Esse aumento também provocou reações de fundos internacionais milionários e de grandes empresas privadas, que alertaram o Governo para uma queda drástica nos investimentos no país.
"Em 2020, manteve-se o anti-ambientalismo de Bolsonaro, mas o Presidente saiu derrotado, tendo em conta as potenciais sanções de vários países, como a França, que já anunciou redução na exportação de soja do Brasil e a China também está a começar a encontrar substitutos em África", declarou o diplomata.
Já Alexandre Schwartsman acredita que, graças ao fraco empenho ambiental do Brasil, o acordo ente a UE e o Mercosul não avançará sob o mandato de Bolsonaro, que termina em 2022, se não for reeleito.
"Temos o acordo entre a UE e o Mercosul, que foi saudado como um grande avanço, depois de duas décadas de negociações, mas tudo isso foi perdido por força da questão ambiental. Provavelmente, essa questão não se resolverá na atual administração, e muito menos com o atual ministro do Ambiente, Ricardo Salles, que não tem nenhuma credibilidade", disse o economista.
Os analistas consideram ainda "de um amadorismo ímpar" a diplomacia brasileira este ano, com Paulo Roberto de Almeida a avaliar que "ninguém leva a sério a diplomacia brasileira".
Apesar das críticas à gestão de Bolsonaro em 2020, Schwartsman e Almeida concordam que um dos pontos positivos alcançados pelo atual Governo foi a nível económico e social, mais concretamente em relação ao auxílio de emergência atribuído aos mais carenciados para enfrentarem a pandemia de covid-19.
Em março, para ajudar a população mais pobre e os desempregados, o Governo aprovou um auxílio de emergência, no valor de 600 reais mensais (cerca de 98 euros, câmbio atual), que beneficiou cerca de 65 milhões de pessoas, entre trabalhadores informais (sem contrato de trabalho) e aqueles que perderam os seus empregos devido à pandemia.
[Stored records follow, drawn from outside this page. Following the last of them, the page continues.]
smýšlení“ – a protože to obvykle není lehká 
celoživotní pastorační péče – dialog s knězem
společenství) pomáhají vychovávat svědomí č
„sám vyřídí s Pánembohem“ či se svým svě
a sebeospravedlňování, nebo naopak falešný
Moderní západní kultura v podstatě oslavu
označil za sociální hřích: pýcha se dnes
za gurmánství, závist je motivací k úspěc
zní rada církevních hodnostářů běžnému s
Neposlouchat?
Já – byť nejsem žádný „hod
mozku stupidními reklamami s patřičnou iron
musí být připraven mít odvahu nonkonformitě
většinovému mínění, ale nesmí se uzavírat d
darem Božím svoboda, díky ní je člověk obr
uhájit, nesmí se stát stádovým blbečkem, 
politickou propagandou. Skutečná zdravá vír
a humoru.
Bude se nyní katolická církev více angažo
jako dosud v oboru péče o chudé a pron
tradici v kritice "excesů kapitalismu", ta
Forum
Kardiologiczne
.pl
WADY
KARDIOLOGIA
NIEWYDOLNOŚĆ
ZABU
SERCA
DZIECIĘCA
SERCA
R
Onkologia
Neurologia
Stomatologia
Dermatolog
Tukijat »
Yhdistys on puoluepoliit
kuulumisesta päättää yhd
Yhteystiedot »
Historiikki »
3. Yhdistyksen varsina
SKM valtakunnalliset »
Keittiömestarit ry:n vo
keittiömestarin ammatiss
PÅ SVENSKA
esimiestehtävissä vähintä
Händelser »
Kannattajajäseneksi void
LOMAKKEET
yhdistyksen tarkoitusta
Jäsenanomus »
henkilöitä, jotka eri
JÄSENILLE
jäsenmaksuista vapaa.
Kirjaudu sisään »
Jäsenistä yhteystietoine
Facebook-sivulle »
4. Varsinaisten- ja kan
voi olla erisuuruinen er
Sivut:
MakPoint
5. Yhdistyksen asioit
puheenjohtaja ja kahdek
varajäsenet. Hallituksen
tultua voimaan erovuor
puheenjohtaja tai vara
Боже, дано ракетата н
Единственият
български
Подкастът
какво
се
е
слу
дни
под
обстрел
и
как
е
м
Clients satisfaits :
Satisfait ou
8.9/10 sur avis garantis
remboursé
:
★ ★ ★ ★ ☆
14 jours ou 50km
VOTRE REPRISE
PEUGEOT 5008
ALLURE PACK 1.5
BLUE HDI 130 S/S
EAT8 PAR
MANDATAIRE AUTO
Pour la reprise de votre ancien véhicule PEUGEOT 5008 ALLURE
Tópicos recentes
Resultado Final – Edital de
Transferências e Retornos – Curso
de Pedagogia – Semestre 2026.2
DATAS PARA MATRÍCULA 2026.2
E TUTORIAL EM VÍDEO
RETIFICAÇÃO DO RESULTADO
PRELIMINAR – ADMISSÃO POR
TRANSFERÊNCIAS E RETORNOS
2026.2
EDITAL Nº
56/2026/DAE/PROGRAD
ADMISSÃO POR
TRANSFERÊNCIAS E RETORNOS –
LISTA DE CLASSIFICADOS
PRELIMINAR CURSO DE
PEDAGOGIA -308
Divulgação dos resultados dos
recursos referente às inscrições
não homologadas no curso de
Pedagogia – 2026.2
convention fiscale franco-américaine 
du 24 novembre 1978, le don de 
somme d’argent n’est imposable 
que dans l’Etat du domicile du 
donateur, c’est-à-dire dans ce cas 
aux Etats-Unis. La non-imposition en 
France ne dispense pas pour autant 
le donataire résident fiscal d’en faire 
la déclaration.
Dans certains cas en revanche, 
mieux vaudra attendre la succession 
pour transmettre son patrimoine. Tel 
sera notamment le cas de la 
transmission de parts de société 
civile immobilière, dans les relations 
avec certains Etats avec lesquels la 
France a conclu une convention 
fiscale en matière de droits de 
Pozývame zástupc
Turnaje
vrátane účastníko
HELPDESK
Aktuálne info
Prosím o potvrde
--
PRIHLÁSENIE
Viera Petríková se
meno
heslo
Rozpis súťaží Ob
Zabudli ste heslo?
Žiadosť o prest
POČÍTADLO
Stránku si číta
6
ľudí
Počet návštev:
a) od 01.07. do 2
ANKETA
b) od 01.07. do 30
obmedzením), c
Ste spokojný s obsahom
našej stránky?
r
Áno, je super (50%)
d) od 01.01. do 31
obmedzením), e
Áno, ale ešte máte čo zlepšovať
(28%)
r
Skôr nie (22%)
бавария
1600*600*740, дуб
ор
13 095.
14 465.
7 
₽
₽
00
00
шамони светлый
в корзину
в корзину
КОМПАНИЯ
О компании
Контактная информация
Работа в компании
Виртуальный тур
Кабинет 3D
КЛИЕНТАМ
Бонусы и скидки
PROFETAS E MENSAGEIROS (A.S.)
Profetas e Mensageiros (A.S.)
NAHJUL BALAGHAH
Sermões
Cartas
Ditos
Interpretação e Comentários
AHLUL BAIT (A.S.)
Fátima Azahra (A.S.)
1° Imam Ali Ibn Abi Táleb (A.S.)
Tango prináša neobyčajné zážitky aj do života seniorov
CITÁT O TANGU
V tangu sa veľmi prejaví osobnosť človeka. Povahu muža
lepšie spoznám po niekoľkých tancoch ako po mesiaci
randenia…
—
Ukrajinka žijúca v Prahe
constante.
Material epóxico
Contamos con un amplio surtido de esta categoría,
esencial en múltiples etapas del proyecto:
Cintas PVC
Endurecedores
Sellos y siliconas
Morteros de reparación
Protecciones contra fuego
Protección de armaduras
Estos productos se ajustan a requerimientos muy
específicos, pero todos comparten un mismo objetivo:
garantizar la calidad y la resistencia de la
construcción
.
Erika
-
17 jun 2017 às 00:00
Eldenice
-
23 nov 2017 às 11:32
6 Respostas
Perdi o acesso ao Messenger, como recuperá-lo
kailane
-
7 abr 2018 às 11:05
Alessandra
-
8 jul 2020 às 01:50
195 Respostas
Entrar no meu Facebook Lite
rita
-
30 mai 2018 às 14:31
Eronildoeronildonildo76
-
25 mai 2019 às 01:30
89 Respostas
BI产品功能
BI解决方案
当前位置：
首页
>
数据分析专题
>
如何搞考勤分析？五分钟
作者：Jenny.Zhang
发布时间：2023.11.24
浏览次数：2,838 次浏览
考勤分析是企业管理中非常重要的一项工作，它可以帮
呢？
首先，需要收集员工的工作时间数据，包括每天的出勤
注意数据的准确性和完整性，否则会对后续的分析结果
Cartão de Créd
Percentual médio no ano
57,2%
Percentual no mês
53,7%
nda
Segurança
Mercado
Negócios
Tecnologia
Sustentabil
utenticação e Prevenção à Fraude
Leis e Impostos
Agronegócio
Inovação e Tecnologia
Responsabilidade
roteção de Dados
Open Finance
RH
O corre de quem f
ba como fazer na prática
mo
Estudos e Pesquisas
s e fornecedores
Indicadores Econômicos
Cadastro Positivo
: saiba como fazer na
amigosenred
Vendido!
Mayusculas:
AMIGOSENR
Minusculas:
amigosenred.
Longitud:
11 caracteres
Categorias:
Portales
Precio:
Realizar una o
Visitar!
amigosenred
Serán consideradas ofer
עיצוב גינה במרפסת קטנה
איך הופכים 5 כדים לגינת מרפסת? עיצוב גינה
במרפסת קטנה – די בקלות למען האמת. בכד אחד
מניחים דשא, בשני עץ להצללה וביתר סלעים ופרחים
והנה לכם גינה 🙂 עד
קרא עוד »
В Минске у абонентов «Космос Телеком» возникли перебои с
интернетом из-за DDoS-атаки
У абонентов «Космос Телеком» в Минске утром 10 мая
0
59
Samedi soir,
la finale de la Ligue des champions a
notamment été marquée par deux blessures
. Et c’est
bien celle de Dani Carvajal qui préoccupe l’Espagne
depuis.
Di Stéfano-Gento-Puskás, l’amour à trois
Contudo, esse valor foi cortado para metade em setembro, tendo sido prolongado até ao final do ano, quando o Governo planeia encerrar o programa.
"A única coisa positiva foi o auxílio de emergência, mas convém frisar que a magnitude desse subsídio veio do Congresso. Porque se dependesse apenas do Governo, ia ser bem menor. O executivo está a colher os louros, mas a iniciativa veio do Congresso, inclusive os exageros, porque há um certo consenso de que o programa foi amplo demais, e abrangeu gente que não precisava, inclusive ouvi situações de brasileiros a viver em Portugal que conseguiram obter esse auxílio" revelou o ex-diretor do Banco Central.
Paulo Roberto de Almeida frisou, por sua vez, que "o Brasil foi o país que mais despendeu recursos proporcionalmente ao seu produto interno bruto (PIB), cerca de 8% do PIB".
"Nenhum outro país, proporcionalmente à situação de cada um, despendeu tanto, mas isso foi um gesto impensado de Bolsonaro, meio populista, mas que levou ao aumento da sua popularidade", concluiu o diplomata.